Multiply by the LCM of the denominators both sides:

9x(x+5)=100(2x+5)

9x^2+45x=200x+500

9x^2+45x-200x-500=0

9x^2-180x+25x-500=0

9x(x-20)+25(x-20)=0

(9x+25)(x-20)=0

x=20 and x+5=25

Therefore the time taken by the larger and smaller pipes individully to fill up the water tank : 20 and 25 minutes respectively.

Hope this helps.

The solution posted above contains some errors and leaves some points explained although the final answer given is correct. For example, it is stated:

... we assume the larger of the pipe alone takes x+5 minutes to fill up the water tank and the smaller alone in x minutes.
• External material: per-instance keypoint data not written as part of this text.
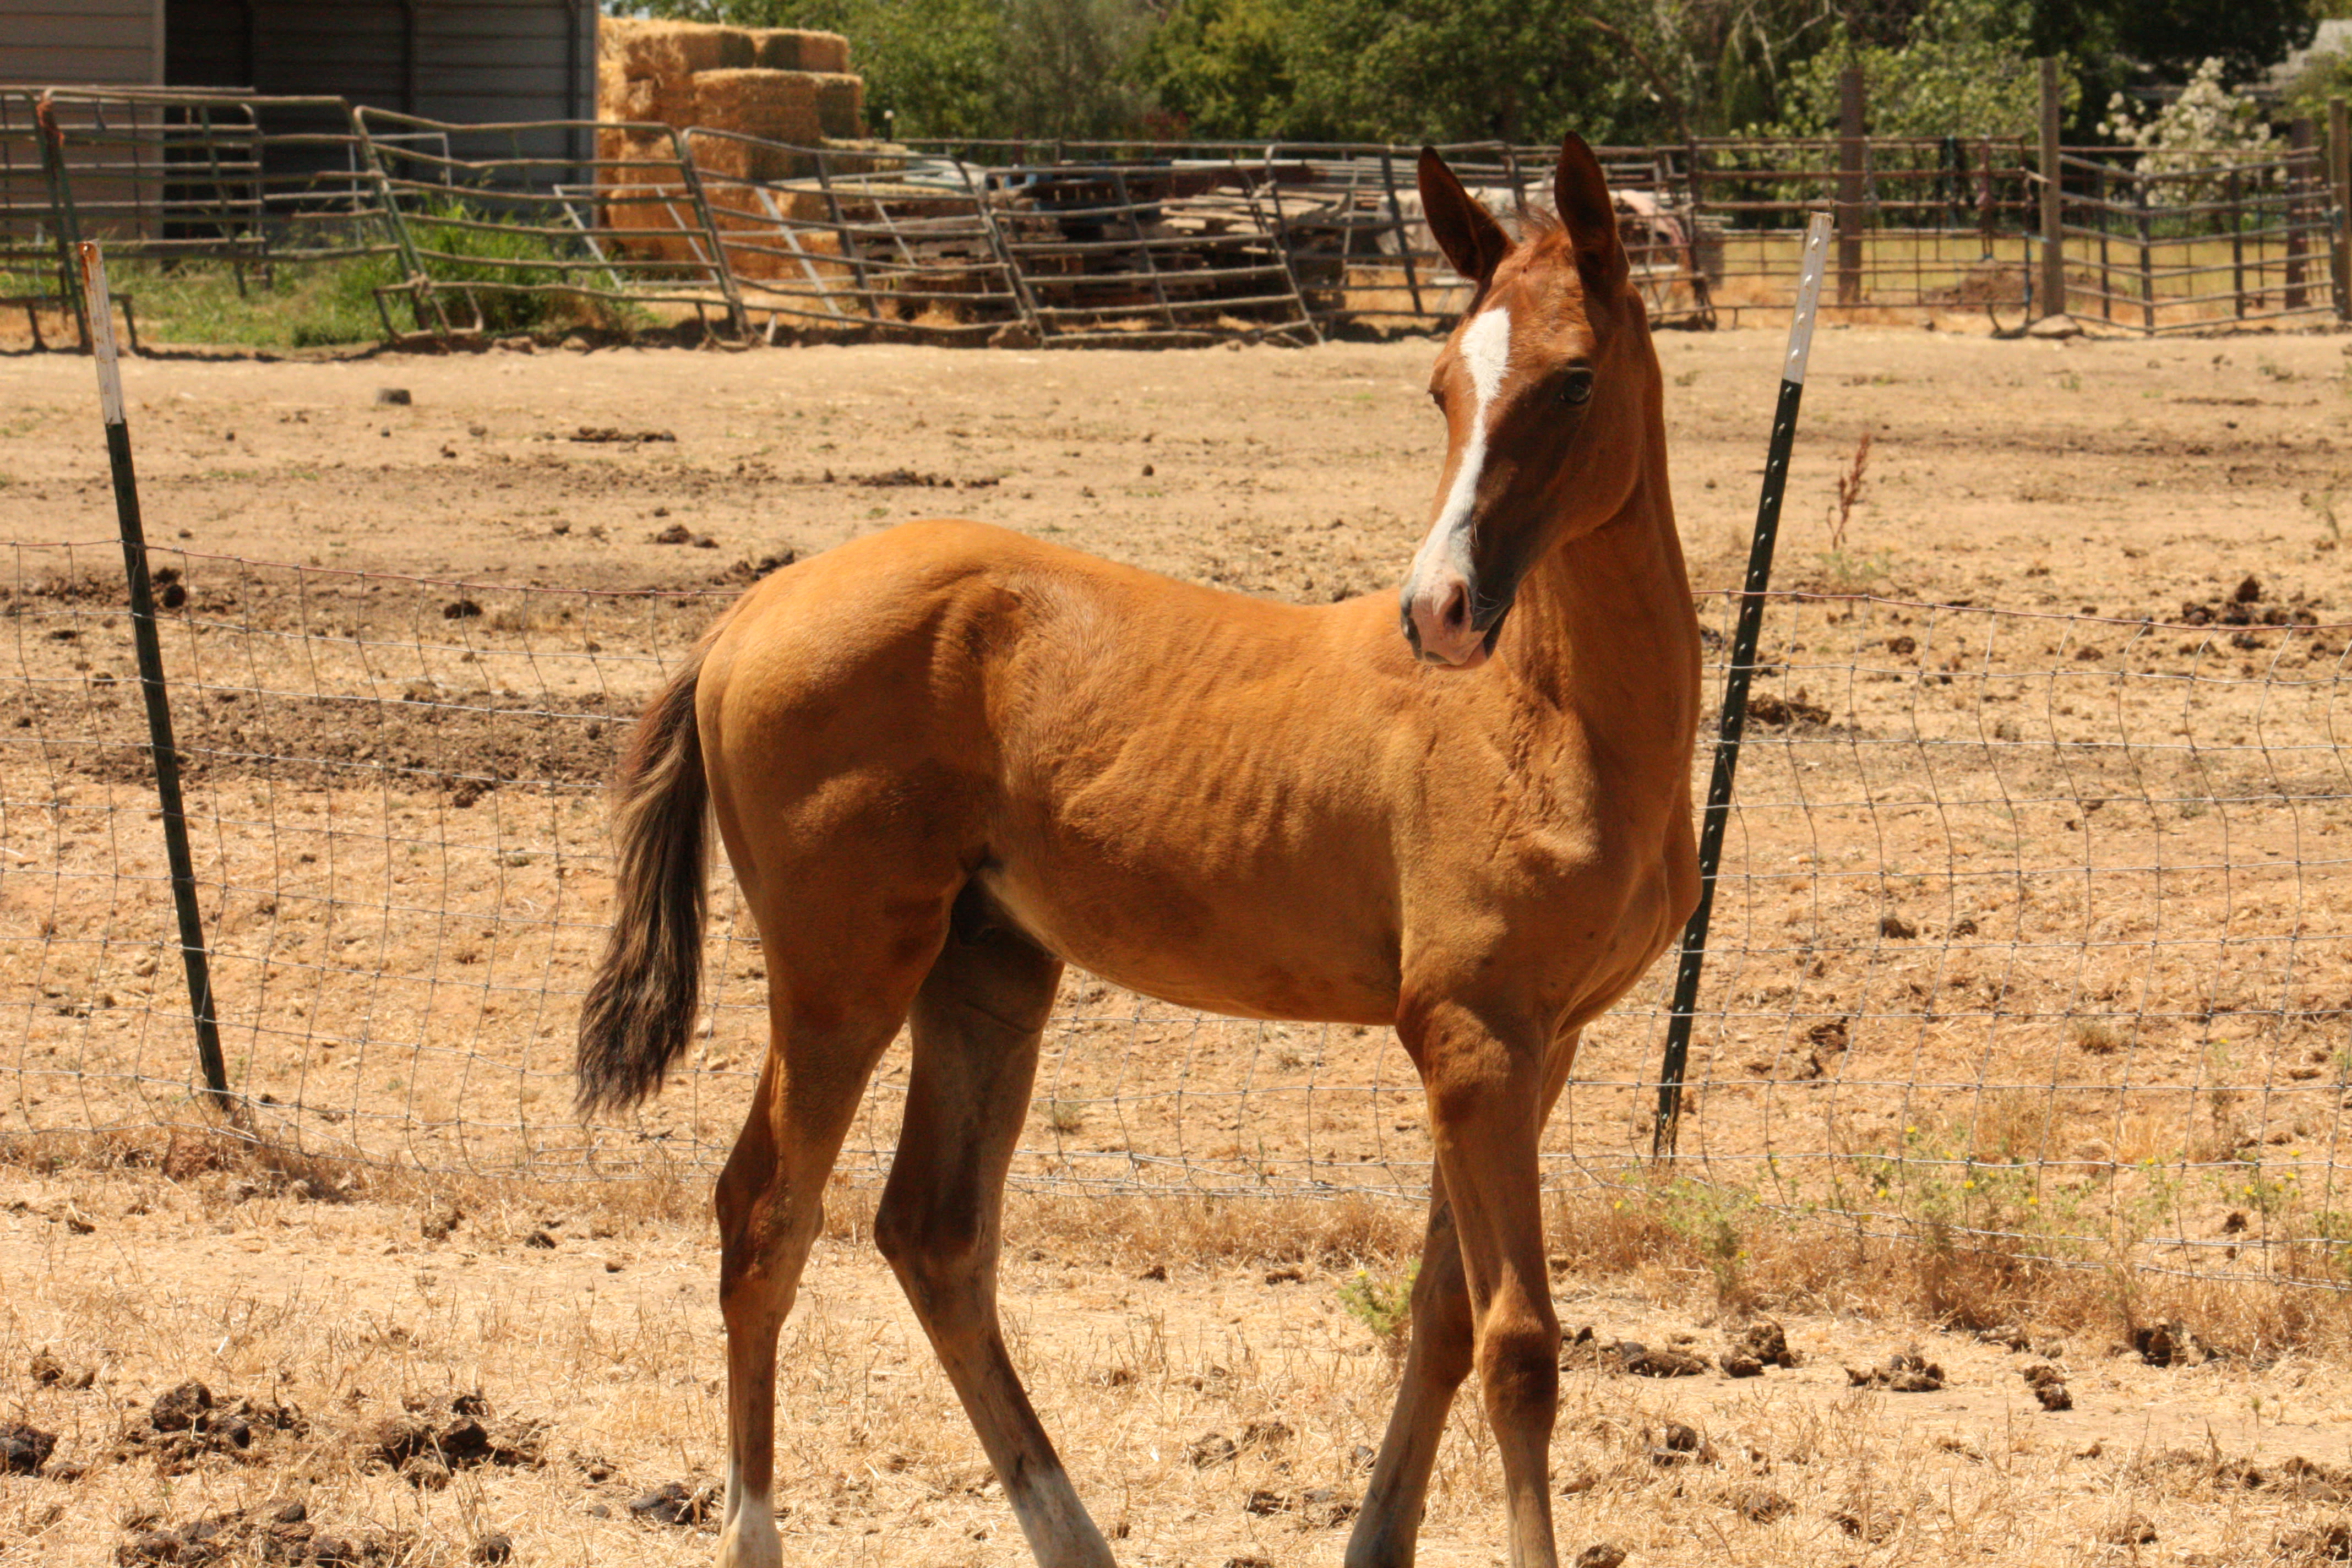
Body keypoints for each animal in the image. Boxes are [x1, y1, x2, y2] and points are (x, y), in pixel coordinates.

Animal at [576, 133, 1700, 1568]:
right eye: (1443, 382)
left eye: (1573, 378)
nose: (1439, 609)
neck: (1549, 715)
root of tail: (747, 611)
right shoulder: (1471, 1034)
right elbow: (1519, 1344)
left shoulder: (1532, 1043)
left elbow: (1444, 1314)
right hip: (842, 972)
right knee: (765, 1215)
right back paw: (757, 1532)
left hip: (986, 971)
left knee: (933, 1233)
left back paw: (1075, 1537)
This statement cannot be correct as the larger pipe should take less time to fill the tank as compared to the smaller pipe.

I suggest the following solution.

Let the time taken by the larger pipe to fill the tank be x minutes.

Then capacity of larger pipe to fill the tank in terms of tanks per minute = 1/x.

Now as the smaller pipe takes five minutes longer than the larger pipe the time taken by it to fill the tank = x + 5 minutes.

Then capacity of smaller pipe to fill the tank in terms of tanks per minute = 1/(x +5).

The total capacity of large plus small pipe = 1/x + 1/(x + 5)

= ([x + 5) + x]/[x*(x + 5)] = (2x + 5)/(x^2 + 5x)

The time taken by large plus small pipe to fill the tank =

1/(total capacity of large plus small pipe) = 1/[(2x + 5)/(x^2 + 5x)]

= (x^2 + 5x)/(2x + 5)

This time is given as 100/9 minutes

Therefore: 100/9 = (x^2 + 5x)/(2x + 5)

Therefore: 100*(2x + 5) = 9*(x^2 + 5x)

Therefore: 200x + 500 = 9*x^2 + 45x

Rearranging this equation with all the terms on left hand side we get:

9*x^2 - 155x + 500 = 0

Therefore: 9*x^2 - 180x + 25x + 500 = 0

Therefore: 9x(x - 20) + 25*(x + 20) = 0

Therefore: (x - 20)*( 9x + 25) = 0

Therefore x = 20, and -25/9

However the time taken to fill the tank cannot be negative therefore we accept only the first value i.e. x = 20

Therefore large pipe will take 20 minutes to fill the tank.

And small pipe will take 5 minutes more than that i.e. 20 + 5 = 25 minutes.